Work request: Without including any images, reproduce each entry exactly.

Text-based design files

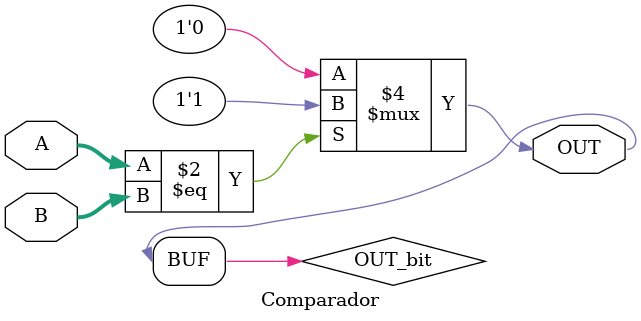
<source format=sv>
module Comparador
#(
	parameter Size = 16
)
(
	/* Inputs */
	input [Size - 1 : 0]A,
	input [Size - 1 : 0]B,
	
	/* Outputs */
	output OUT
	
);

bit OUT_bit;

always_comb begin: Comp

	if(A ==B)
		OUT_bit = 1'b1;
	else
		OUT_bit = 1'b0;

end

assign OUT = OUT_bit;

endmodule

</source>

Answer section:
<source format=sv>
module Comparador
#(
	parameter Size = 16
)
(
	/* Inputs */
	input [Size - 1 : 0]A,
	input [Size - 1 : 0]B,
	
	/* Outputs */
	output OUT
	
);

bit OUT_bit;

always_comb begin: Comp

	if(A ==B)
		OUT_bit = 1'b1;
	else
		OUT_bit = 1'b0;

end

assign OUT = OUT_bit;

endmodule

</source>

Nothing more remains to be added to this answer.